A very brief piece for the BBC as part of a group of pieces they commissioned about radicalisation and what to do about it in the wake of last week’s incident in Woolwich. It was longer, but got shrunk, and I owe colleagues at RUSI a debt for helping keep it focused.
Radicalisation is defined in the government’s Prevent strategy as “the process by which a person comes to support terrorism and forms of extremism leading to terrorism”.
It is a social process but also a deeply personal experience. The pathway by which one person is radicalised can have a completely different effect on someone else. This makes it very difficult to devise a one-size-fits-all answer to the problem. Instead, a menu of tools is necessary to address different causes.
Countering influences online and offline is harder than it might sound. Simply shutting down websites and arresting individuals do not necessarily eliminate the problem.
On the contrary, such moves can drive people underground, making them potentially more appealing and attractive, or they will simply adapt to be on the right side of any ban.
This is not just a law enforcement issue. As a society we need to counter the all-encompassing narrative that states that the West is at war with Islam. This is a message that should be repeatedly rejected at every level: politician, community worker, citizen.

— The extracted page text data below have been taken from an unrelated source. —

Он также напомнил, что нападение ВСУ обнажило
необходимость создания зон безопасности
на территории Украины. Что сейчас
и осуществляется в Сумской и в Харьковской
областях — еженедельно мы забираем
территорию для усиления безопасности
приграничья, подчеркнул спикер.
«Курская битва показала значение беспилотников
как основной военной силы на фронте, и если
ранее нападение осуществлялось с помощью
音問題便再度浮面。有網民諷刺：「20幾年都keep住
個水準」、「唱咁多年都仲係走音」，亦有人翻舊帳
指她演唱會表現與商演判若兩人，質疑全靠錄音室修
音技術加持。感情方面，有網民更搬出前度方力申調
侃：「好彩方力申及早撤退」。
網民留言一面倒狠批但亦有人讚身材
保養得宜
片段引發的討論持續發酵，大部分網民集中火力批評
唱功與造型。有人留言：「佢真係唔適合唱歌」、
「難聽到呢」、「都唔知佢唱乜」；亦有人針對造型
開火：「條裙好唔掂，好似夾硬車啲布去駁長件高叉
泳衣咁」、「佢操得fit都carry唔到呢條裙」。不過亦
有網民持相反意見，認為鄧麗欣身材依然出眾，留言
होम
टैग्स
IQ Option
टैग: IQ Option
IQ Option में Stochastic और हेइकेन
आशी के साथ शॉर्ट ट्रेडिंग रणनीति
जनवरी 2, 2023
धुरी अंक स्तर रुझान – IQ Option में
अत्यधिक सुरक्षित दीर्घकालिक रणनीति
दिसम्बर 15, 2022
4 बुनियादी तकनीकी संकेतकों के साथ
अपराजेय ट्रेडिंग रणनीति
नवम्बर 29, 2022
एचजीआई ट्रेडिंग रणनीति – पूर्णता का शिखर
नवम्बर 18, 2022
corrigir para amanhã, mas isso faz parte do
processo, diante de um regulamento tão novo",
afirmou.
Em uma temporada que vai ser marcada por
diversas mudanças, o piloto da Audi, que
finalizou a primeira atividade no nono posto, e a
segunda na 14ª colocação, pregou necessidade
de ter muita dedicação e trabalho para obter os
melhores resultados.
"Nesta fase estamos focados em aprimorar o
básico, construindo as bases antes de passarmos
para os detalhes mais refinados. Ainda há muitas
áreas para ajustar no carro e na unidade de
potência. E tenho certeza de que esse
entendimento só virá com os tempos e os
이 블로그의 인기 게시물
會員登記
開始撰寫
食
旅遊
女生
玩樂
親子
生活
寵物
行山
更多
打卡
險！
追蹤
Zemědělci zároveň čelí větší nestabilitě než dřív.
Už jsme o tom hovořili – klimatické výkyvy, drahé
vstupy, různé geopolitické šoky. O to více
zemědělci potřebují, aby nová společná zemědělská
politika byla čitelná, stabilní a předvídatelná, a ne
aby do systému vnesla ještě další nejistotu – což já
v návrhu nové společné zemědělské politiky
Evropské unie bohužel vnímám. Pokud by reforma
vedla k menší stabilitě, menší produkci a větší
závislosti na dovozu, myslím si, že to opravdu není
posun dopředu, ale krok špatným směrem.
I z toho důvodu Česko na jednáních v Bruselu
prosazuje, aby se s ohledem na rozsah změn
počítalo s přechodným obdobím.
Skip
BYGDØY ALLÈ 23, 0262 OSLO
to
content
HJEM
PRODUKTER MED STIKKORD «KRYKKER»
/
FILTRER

Coupled with this, our societies should engage in practices that highlight how open and free we are, and hold power to account when mistakes are made.
The sad truth, however, is that certain decisions that are made will be interpreted by extremists as something that supports their worldview. Very little will be ultimately possible to persuade them otherwise.
The answer is to recognise and acknowledge where we make mistakes and realise that society will always have its discontents.